Your assignment: Pick up the passage on Kerri Webster's poetry collection The Trailhead after its last sentence and write what comes next. The items that follow the passage are not part of it.

Excerpted text:
:::::

Kerri Webster is the author of three poetry collections: The Trailhead (Wesleyan University Press, 2018), Grand & Arsenal (University of Iowa Press, 2012), and We Do Not Eat Our Hearts Alone (University of Georgia Press, 2005). She teaches at Boise State University.

The Trailhead

Middletown, Connecticut

“I’m learning to allow for visions,” the primary speaker of The Trailhead announces, setting out through a landscape populated by swan-killers, war torturers, and kings. Much of the book takes place in the contemporary American West, and these poems reckon with the violence inherent in that place. A “conversion narrative” of sorts, the book examines the self as a “burned-over district,” individual and cultural pain as a crucible in which the book’s sibyls and spinsters are remade, transfigured. “Sacralization/is when things become holy, also/when vertebrae fuse,” the book tells us, pulling at the tensions between secular and sacred embodiment, exposing the essential difficulty of being a speaking woman. The collection arrives at a taut, gendered calling—a firm faith in the power and worth of the female voice—and a broader faith in poetry not as a vehicle of atonement or expiation, but as bulwark against our frailties and failings.

“There is such a force displayed in the poems in The Trailhead, one that writes on sexuality and power, meditating on larger concerns around ethics, from stories of spinsters, conversion, religion, righteous action, desire, wilderness and poetry. Webster’s poems flood their narratives with discomfort, and an unease that can’t be turned away from, taking stock of the climate and providing insight into the unexamined.”

:::::

Data:
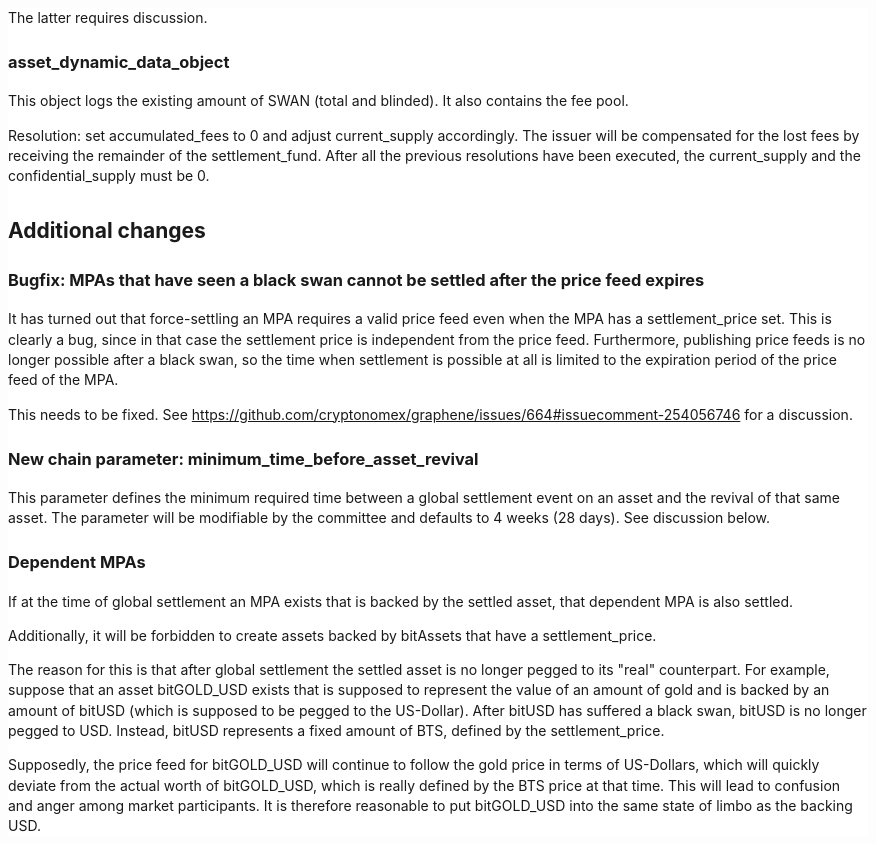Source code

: The latter requires discussion.

### asset_dynamic_data_object

This object logs the existing amount of SWAN (total and blinded). It also
contains the fee pool.

Resolution: set accumulated_fees to 0 and adjust current_supply accordingly.
The issuer will be compensated for the lost fees by receiving the remainder of
the settlement_fund. After all the previous resolutions have been executed, the
current_supply and the confidential_supply must be 0.

## Additional changes

### Bugfix: MPAs that have seen a black swan cannot be settled after the price feed expires

It has turned out that force-settling an MPA requires a valid price feed even
when the MPA has a settlement_price set. This is clearly a bug, since in that
case the settlement price is independent from the price feed. Furthermore,
publishing price feeds is no longer possible after a black swan, so the time
when settlement is possible at all is limited to the expiration period of the
price feed of the MPA.

This needs to be fixed. See https://github.com/cryptonomex/graphene/issues/664#issuecomment-254056746
for a discussion.

### New chain parameter: minimum_time_before_asset_revival

This parameter defines the minimum required time between a global settlement
event on an asset and the revival of that same asset. The parameter will be
modifiable by the committee and defaults to 4 weeks (28 days). See discussion
below.

### Dependent MPAs

If at the time of global settlement an MPA exists that is backed by the settled
asset, that dependent MPA is also settled.

Additionally, it will be forbidden to create assets backed by bitAssets that
have a settlement_price.

The reason for this is that after global settlement the settled asset is no
longer pegged to its "real" counterpart. For example, suppose that an asset
bitGOLD_USD exists that is supposed to represent the value of an amount of gold
and is backed by an amount of bitUSD (which is supposed to be pegged to the
US-Dollar). After bitUSD has suffered a black swan, bitUSD is no longer pegged
to USD. Instead, bitUSD represents a fixed amount of BTS, defined by the
settlement_price.

Supposedly, the price feed for bitGOLD_USD will continue to follow the gold
price in terms of US-Dollars, which will quickly deviate from the actual worth
of bitGOLD_USD, which is really defined by the BTS price at that time. This will
lead to confusion and anger among market participants. It is therefore
reasonable to put bitGOLD_USD into the same state of limbo as the backing USD.
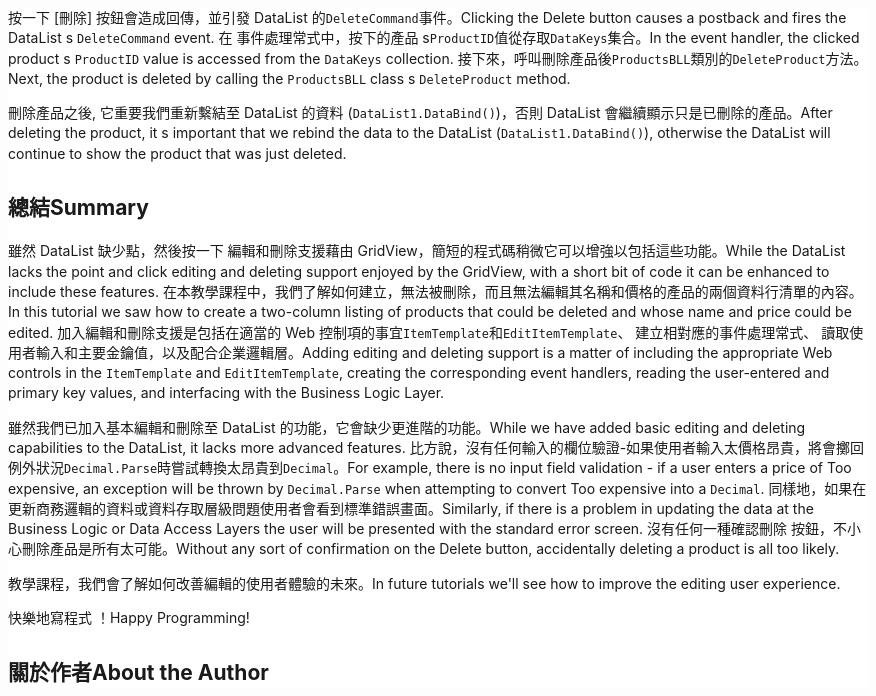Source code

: <span data-ttu-id="1adbe-317">按一下 [刪除] 按鈕會造成回傳，並引發 DataList 的`DeleteCommand`事件。</span><span class="sxs-lookup"><span data-stu-id="1adbe-317">Clicking the Delete button causes a postback and fires the DataList s `DeleteCommand` event.</span></span> <span data-ttu-id="1adbe-318">在 事件處理常式中，按下的產品 s`ProductID`值從存取`DataKeys`集合。</span><span class="sxs-lookup"><span data-stu-id="1adbe-318">In the event handler, the clicked product s `ProductID` value is accessed from the `DataKeys` collection.</span></span> <span data-ttu-id="1adbe-319">接下來，呼叫刪除產品後`ProductsBLL`類別的`DeleteProduct`方法。</span><span class="sxs-lookup"><span data-stu-id="1adbe-319">Next, the product is deleted by calling the `ProductsBLL` class s `DeleteProduct` method.</span></span>

<span data-ttu-id="1adbe-320">刪除產品之後, 它重要我們重新繫結至 DataList 的資料 (`DataList1.DataBind()`)，否則 DataList 會繼續顯示只是已刪除的產品。</span><span class="sxs-lookup"><span data-stu-id="1adbe-320">After deleting the product, it s important that we rebind the data to the DataList (`DataList1.DataBind()`), otherwise the DataList will continue to show the product that was just deleted.</span></span>

## <a name="summary"></a><span data-ttu-id="1adbe-321">總結</span><span class="sxs-lookup"><span data-stu-id="1adbe-321">Summary</span></span>

<span data-ttu-id="1adbe-322">雖然 DataList 缺少點，然後按一下 編輯和刪除支援藉由 GridView，簡短的程式碼稍微它可以增強以包括這些功能。</span><span class="sxs-lookup"><span data-stu-id="1adbe-322">While the DataList lacks the point and click editing and deleting support enjoyed by the GridView, with a short bit of code it can be enhanced to include these features.</span></span> <span data-ttu-id="1adbe-323">在本教學課程中，我們了解如何建立，無法被刪除，而且無法編輯其名稱和價格的產品的兩個資料行清單的內容。</span><span class="sxs-lookup"><span data-stu-id="1adbe-323">In this tutorial we saw how to create a two-column listing of products that could be deleted and whose name and price could be edited.</span></span> <span data-ttu-id="1adbe-324">加入編輯和刪除支援是包括在適當的 Web 控制項的事宜`ItemTemplate`和`EditItemTemplate`、 建立相對應的事件處理常式、 讀取使用者輸入和主要金鑰值，以及配合企業邏輯層。</span><span class="sxs-lookup"><span data-stu-id="1adbe-324">Adding editing and deleting support is a matter of including the appropriate Web controls in the `ItemTemplate` and `EditItemTemplate`, creating the corresponding event handlers, reading the user-entered and primary key values, and interfacing with the Business Logic Layer.</span></span>

<span data-ttu-id="1adbe-325">雖然我們已加入基本編輯和刪除至 DataList 的功能，它會缺少更進階的功能。</span><span class="sxs-lookup"><span data-stu-id="1adbe-325">While we have added basic editing and deleting capabilities to the DataList, it lacks more advanced features.</span></span> <span data-ttu-id="1adbe-326">比方說，沒有任何輸入的欄位驗證-如果使用者輸入太價格昂貴，將會擲回例外狀況`Decimal.Parse`時嘗試轉換太昂貴到`Decimal`。</span><span class="sxs-lookup"><span data-stu-id="1adbe-326">For example, there is no input field validation - if a user enters a price of Too expensive, an exception will be thrown by `Decimal.Parse` when attempting to convert Too expensive into a `Decimal`.</span></span> <span data-ttu-id="1adbe-327">同樣地，如果在更新商務邏輯的資料或資料存取層級問題使用者會看到標準錯誤畫面。</span><span class="sxs-lookup"><span data-stu-id="1adbe-327">Similarly, if there is a problem in updating the data at the Business Logic or Data Access Layers the user will be presented with the standard error screen.</span></span> <span data-ttu-id="1adbe-328">沒有任何一種確認刪除 按鈕，不小心刪除產品是所有太可能。</span><span class="sxs-lookup"><span data-stu-id="1adbe-328">Without any sort of confirmation on the Delete button, accidentally deleting a product is all too likely.</span></span>

<span data-ttu-id="1adbe-329">教學課程，我們會了解如何改善編輯的使用者體驗的未來。</span><span class="sxs-lookup"><span data-stu-id="1adbe-329">In future tutorials we'll see how to improve the editing user experience.</span></span>

<span data-ttu-id="1adbe-330">快樂地寫程式 ！</span><span class="sxs-lookup"><span data-stu-id="1adbe-330">Happy Programming!</span></span>

## <a name="about-the-author"></a><span data-ttu-id="1adbe-331">關於作者</span><span class="sxs-lookup"><span data-stu-id="1adbe-331">About the Author</span></span>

:::::

Written response:
— Rob McLennan, Rob McLennan’s Blog

“With impeccable grace and verve, Webster doubles down on a discomfiting stereotype, claiming it powerfully as a point of view. The book opens its concerns about sexuality and power into ecopoetic and larger ethical meditations.”
— Cathy Wagner, author of Nervous Device

“Kerri Webster has my favorite living ear. And certainly it’s still one of my favorites when compared to the ears of the dead. But you should read this book because the lines buoyed by the ear are so often perfect wonders. “The stranger carves a gold tunnel / through the gold book. The river faces up neon, glows and / glows. I set my glasses by the bed, walk the river path. / Show me the gold tunnel. Show me where the gold tunnel goes,” for example, seems to me as perfect a wonder as poetry allows. How could you not read a book with those lines in it?”